Jason Richwine, a senior policy analyst at the conservative Heritage Foundation who argued in a graduate school dissertation that Hispanic immigrants were less intelligent than white Americans, resigned from his post with the foundation on Friday.

“Jason Richwine let us know he’s decided to resign from his position,” the Heritage Foundation said in a terse e-mail statement. “He’s no longer employed by Heritage.”

The foundation declined to comment further, saying, “It is our longstanding policy not to discuss internal personnel matters.”
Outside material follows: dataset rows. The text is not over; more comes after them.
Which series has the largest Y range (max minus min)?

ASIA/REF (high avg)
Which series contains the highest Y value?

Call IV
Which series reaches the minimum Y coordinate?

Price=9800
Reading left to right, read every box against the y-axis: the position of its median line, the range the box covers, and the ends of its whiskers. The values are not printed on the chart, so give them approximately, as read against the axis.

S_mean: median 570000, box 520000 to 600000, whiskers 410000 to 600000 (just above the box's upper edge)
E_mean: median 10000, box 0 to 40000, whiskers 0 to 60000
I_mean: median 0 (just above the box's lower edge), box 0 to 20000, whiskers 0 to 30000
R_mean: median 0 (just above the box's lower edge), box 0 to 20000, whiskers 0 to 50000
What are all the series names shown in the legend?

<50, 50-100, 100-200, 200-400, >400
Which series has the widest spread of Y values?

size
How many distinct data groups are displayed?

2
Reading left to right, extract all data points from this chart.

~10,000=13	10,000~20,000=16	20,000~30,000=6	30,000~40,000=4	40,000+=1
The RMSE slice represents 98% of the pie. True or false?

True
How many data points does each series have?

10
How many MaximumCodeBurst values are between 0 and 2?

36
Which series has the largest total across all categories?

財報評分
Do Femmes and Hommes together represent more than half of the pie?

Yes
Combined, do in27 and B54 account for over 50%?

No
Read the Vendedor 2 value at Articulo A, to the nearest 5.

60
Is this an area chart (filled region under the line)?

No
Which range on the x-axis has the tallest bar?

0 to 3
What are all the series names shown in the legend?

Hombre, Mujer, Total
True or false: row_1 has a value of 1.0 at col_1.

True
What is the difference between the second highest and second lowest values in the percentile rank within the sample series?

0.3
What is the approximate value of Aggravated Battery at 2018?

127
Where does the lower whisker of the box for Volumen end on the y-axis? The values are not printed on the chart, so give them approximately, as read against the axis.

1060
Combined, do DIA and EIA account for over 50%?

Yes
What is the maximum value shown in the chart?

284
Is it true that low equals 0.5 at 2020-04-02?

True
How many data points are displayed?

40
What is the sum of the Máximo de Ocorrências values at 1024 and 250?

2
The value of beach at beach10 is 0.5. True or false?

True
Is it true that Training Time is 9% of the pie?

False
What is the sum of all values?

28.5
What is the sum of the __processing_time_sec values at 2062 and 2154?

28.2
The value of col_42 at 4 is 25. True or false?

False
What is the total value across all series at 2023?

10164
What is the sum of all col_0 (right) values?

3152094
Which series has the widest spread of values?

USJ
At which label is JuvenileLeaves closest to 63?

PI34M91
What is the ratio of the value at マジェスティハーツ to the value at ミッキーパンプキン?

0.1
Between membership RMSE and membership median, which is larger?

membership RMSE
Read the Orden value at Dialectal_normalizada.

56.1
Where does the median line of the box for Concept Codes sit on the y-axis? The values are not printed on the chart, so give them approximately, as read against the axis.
Mr. Richwine was also the co-author of a Heritage Foundation study that criticized legislation in the Senate to overhaul the nation’s immigration laws, citing high economic costs. The analysis found that the legislation would cost taxpayers roughly $6.3 trillion over the next 50 years.

But reports this week about the content of Mr. Richwine’s 2009 doctorate dissertation, in which he said the lower I.Q.’s of immigrants should be considered when crafting public policy, set off a furor, with some immigration advocates decrying his writing as racist.

The Heritage Foundation had already come under criticism from both Democrats and Republicans for the study on the costs of the immigration proposal, and news of Mr. Richwine’s outside writings further undercut the organization’s attempt to help shape the immigration debate from the outside.